» DOCUMENT PASSAGE
-- -- --
It's right there on the placard under the hood, right next to the "LS1" or LS2" RPO. Why are we arguing..?


----------



## LS2 MN6 (Jul 14, 2010)

Poncho Dan said:


> Why are we arguing..?


Not arguing! Discussing, learning, etc... (this is the internet after all!)

arty:


----------



## 68OldGoat (Nov 23, 2009)

Funny that GTOgrinder never came back to the discussion and didn't get an answer to his question.


----------



## HP11 (Apr 11, 2009)

Not really, he seemed to have all the answers to everything else........


----------



## pocketmaster (Feb 26, 2010)

HP11 said:


> Not really, he seemed to have all the answers to everything else........


I really didnt understand his "head to head" comment about M6 to M12 if we all have M12's......just sayin. I must admit I did learn something though. Kinda like takin a LONG walk around the bar for a drink of water!


----------



## GM4life (Mar 18, 2007)

68OldGoat said:


> Funny that GTOgrinder never came back to the discussion and didn't get an answer to his question.





HP11 said:


> Not really, he seemed to have all the answers to everything else........


I wouldn't have came back nither seeing that people were bickering about the type of trans that was in the car. Everybody was saying the same damn thing, someone just had to be more right 

Whats the solution to the problem?

Sycros, not enough fluid, fluid change, master cylinder is all you got left.


----------



## HP11 (Apr 11, 2009)

Good riddance then. When he said:


> There are 2 types of transmissions in a 06 GTO. M6 and M12. The M12 is geared more like the Z06 Vette


all I tried to do was set him straight. He jumped on me and tried to 'school' me. I didn't argue with him. Everyone else chimed in after that. I even tried to help by asking if the problem existed before or after the clutch job. Lock this crap. It's pretty lame anyway....


----------



## Poncho Dan (Jun 30, 2009)

You want a quick fix? Rev match the gears. I had to do that in my '64GP with a muncie 22. Give the throttle a squirt between gears. I got so good at it that I didn't grind any gears when being forced to dog shift it when a clutch linkage broke. It still sucked tho, because I had to stop at a stoplight... :lol:


----------



## GM4life (Mar 18, 2007)

HP11 said:


> Good riddance then. When he said:
> 
> all I tried to do was set him straight. He jumped on me and tried to 'school' me. I didn't argue with him. Everyone else chimed in after that. I even tried to help by asking if the problem existed before or after the clutch job. Lock this crap. It's pretty lame anyway....


I know HP11, I wasn't jumping on you.:cheers

I know he was alittle confused. M6 is the M12, T56, six speed, whatever or a BMW M6. M6 is just what people use to say they have a six speed manual.


----------



## HP11 (Apr 11, 2009)

I know. At the point where I made my comment, it I had just let it go, maybe everyone else would have too. I just don't care for anecdotal information, misinformation, etc. Stuff like that seem to become it's own brand of 'truth' or 'fact' if it's repeated often enough.
-- -- --
» DATA SHOWN
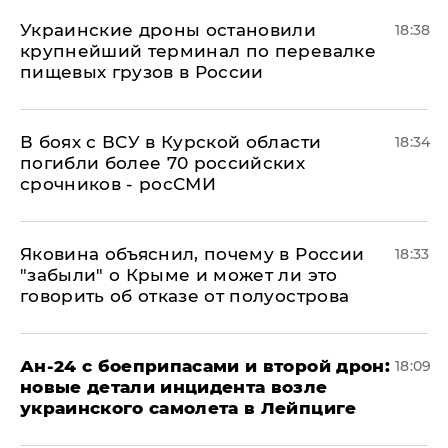
Украинские дроны остановили
18:38
крупнейший терминал по перевалке
пищевых грузов в России
В боях с ВСУ в Курской области
18:34
погибли более 70 российских
срочников - росСМИ
Яковина объяснил, почему в России
18:33
"забыли" о Крыме и может ли это
говорить об отказе от полуострова
Ан-24 с боеприпасами и второй дрон:
18:09
новые детали инцидента возле
украинского самолета в Лейпциге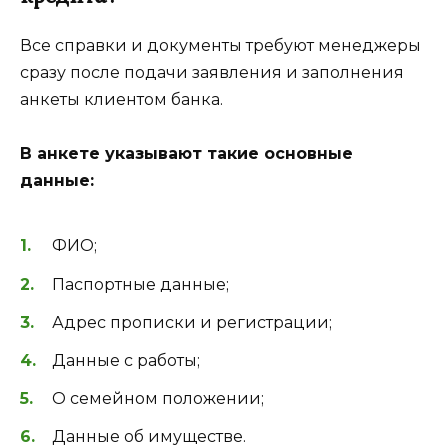
Все справки и документы требуют менеджеры
сразу после подачи заявления и заполнения
анкеты клиентом банка.
В анкете указывают такие основные
данные:
ФИО;
Паспортные данные;
Адрес прописки и регистрации;
Данные с работы;
О семейном положении;
Данные об имуществе.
-- -- --
» REQUIRED ACTION A
List every distinct username that appears as a post heading in the transmission forum thread.
» REQUIRED ACTION B
In the transmission forum thread, which car did Poncho Dan say he had to rev match the gears in?
» REQUIRED ACTION C
Carry on the transmission forum thread from its last sentence.
The data is separate material and is not part of the transmission forum thread.

» ANSWER SECTION A
LS2 MN6, 68OldGoat, HP11, pocketmaster, GM4life, Poncho Dan

» ANSWER SECTION B
His '64GP with a muncie 22.

» ANSWER SECTION C
----------



## LS2 MN6 (Jul 14, 2010)

My Bad. I was just correcting the dude who was trying to correct HP11.

If you're going to correct someone get it right, misinformation gets to me (as my service manual escapade today illustrates)!


----------



## Jamie2525 (Aug 22, 2011)

OK..So I dont want to argue and I need an answer please...I have a 2005 GTO /6 Speed...Just went in for a LS7 Clutch/Flywheel/Slave Cylinder and throwout bearing...ALL fluids were drained and refilled including tranny lube and DOT4 for clutch. Before the clutch swap I NEVER had an issue with griding now if I dont stop between every gear I will get a slight grind or a "chunk" sound when it goes into gear...I have driven the car about 600 miles since the LS7 Clutch upgrade and as everyone said the clutch adjusted itself out and has a good pedal feel...BTW I Still have the factory shifter could it be out of adjustment?


----------



## GTO JUDGE (May 14, 2005)

Jamie2525 said:


> OK..So I dont want to argue and I need an answer please...I have a 2005 GTO /6 Speed...Just went in for a LS7 Clutch/Flywheel/Slave Cylinder and throwout bearing...ALL fluids were drained and refilled including tranny lube and DOT4 for clutch. Before the clutch swap I NEVER had an issue with griding now if I dont stop between every gear I will get a slight grind or a "chunk" sound when it goes into gear...I have driven the car about 600 miles since the LS7 Clutch upgrade and as everyone said the clutch adjusted itself out and has a good pedal feel...BTW I Still have the factory shifter could it be out of adjustment?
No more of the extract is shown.